Objective: Print every line of the material below word for word, but leave the pictures out.

Data extract:
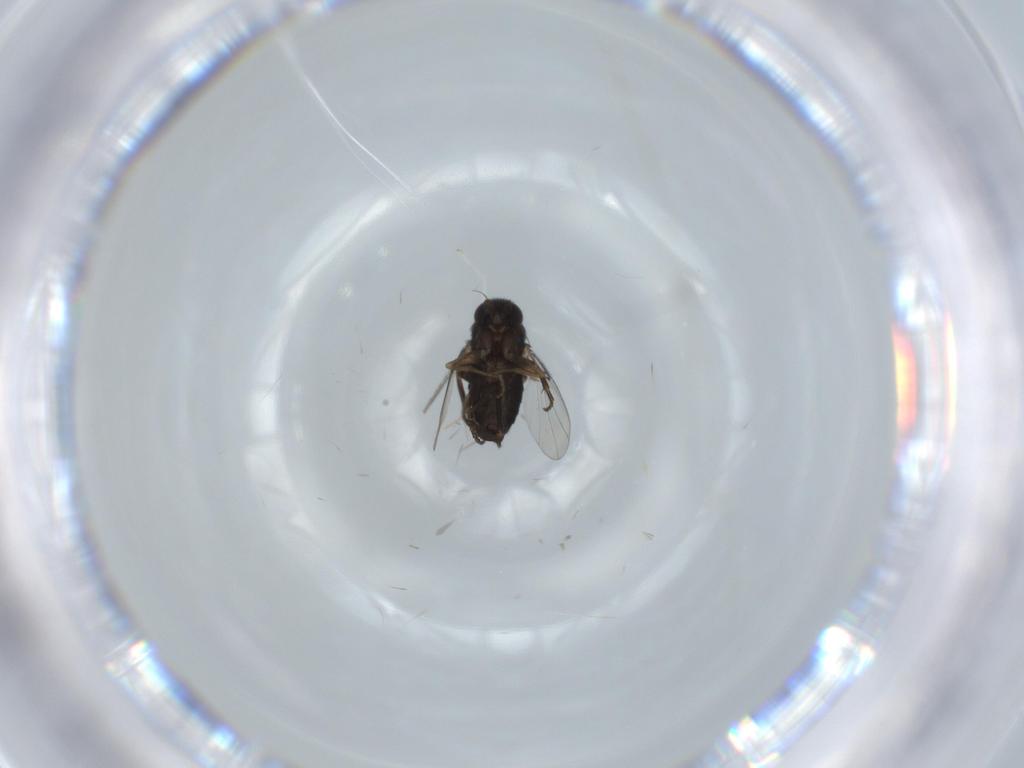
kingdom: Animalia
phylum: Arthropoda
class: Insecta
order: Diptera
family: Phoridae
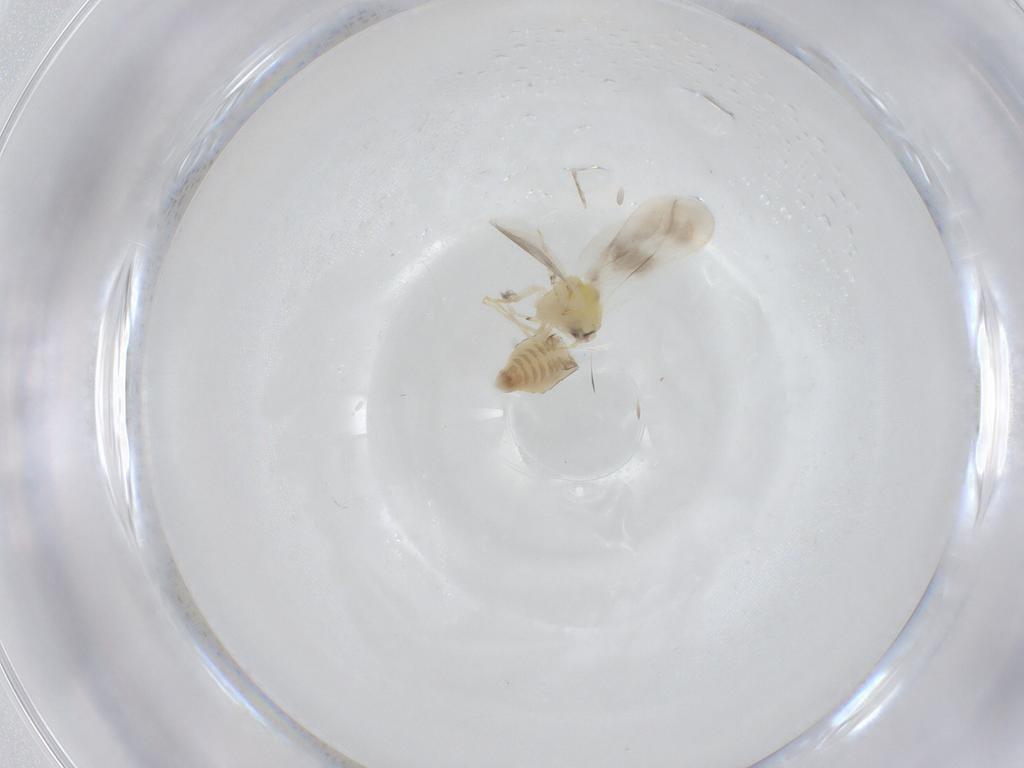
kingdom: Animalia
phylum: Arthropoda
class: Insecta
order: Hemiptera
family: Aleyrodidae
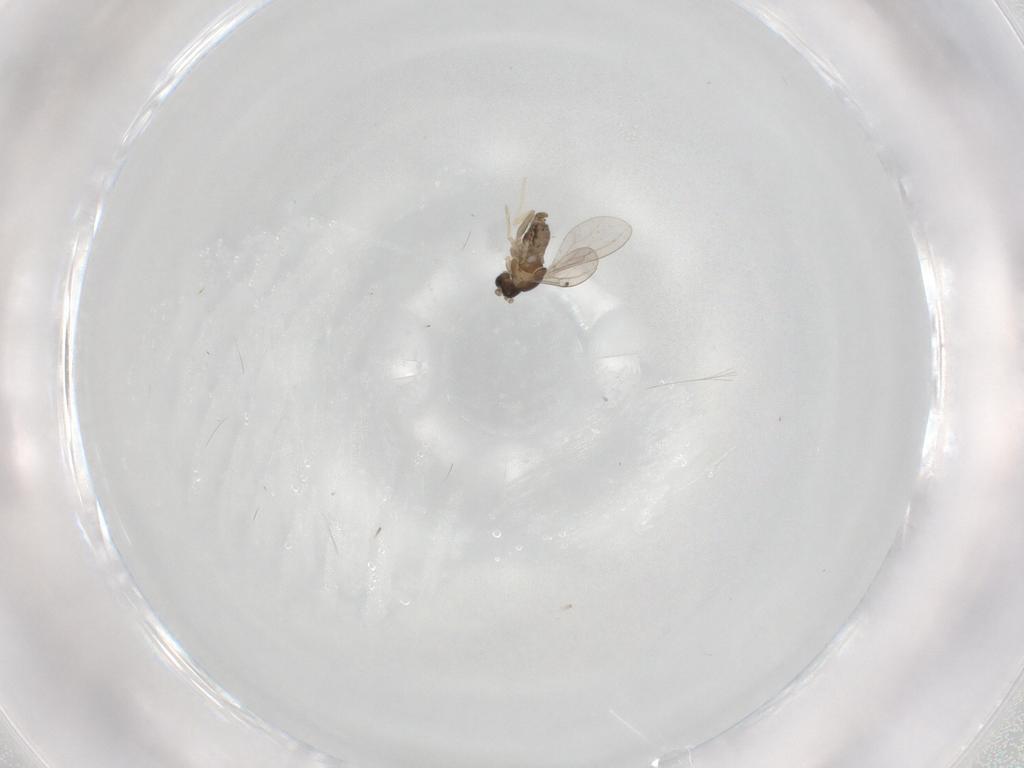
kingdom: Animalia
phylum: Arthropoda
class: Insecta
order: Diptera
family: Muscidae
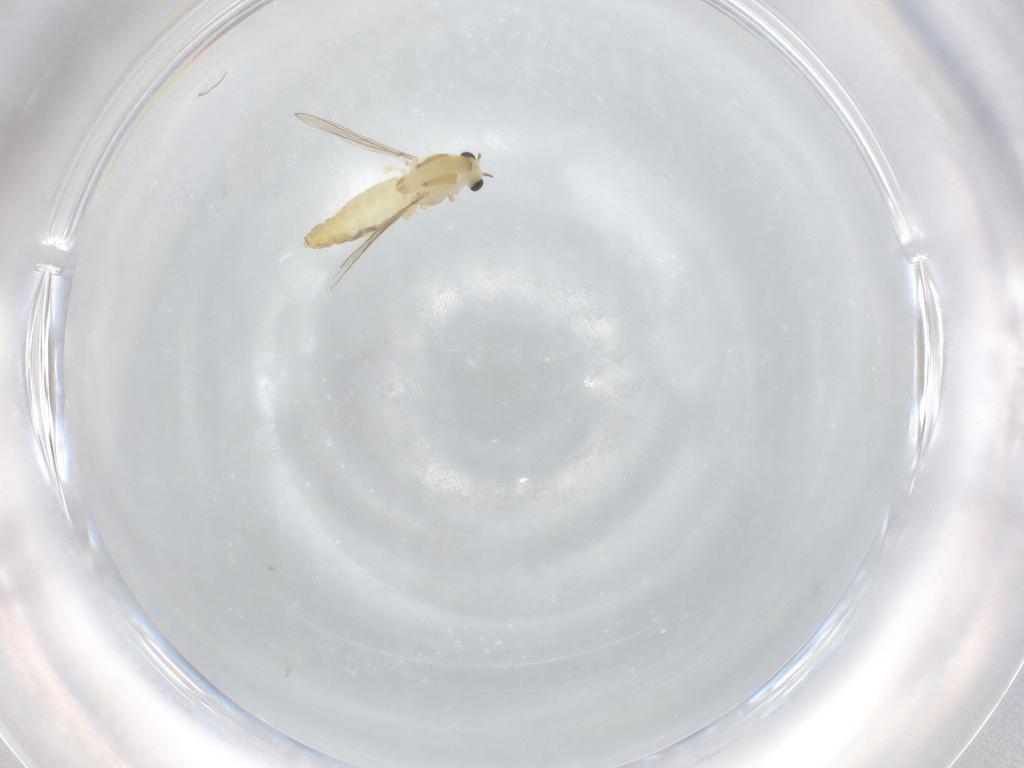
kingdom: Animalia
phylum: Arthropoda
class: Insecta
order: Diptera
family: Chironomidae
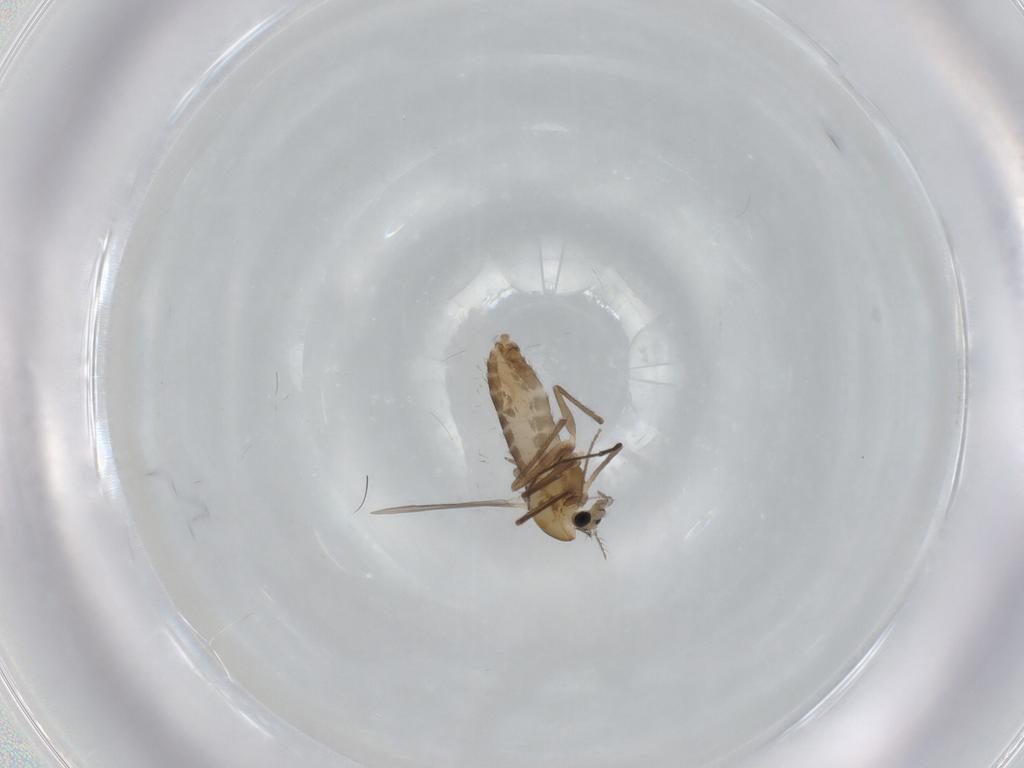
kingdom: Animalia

Exercise solution:
kingdom: Animalia
phylum: Arthropoda
class: Insecta
order: Diptera
family: Phoridae
kingdom: Animalia
phylum: Arthropoda
class: Insecta
order: Hemiptera
family: Aleyrodidae
kingdom: Animalia
phylum: Arthropoda
class: Insecta
order: Diptera
family: Muscidae
kingdom: Animalia
phylum: Arthropoda
class: Insecta
order: Diptera
family: Chironomidae
kingdom: Animalia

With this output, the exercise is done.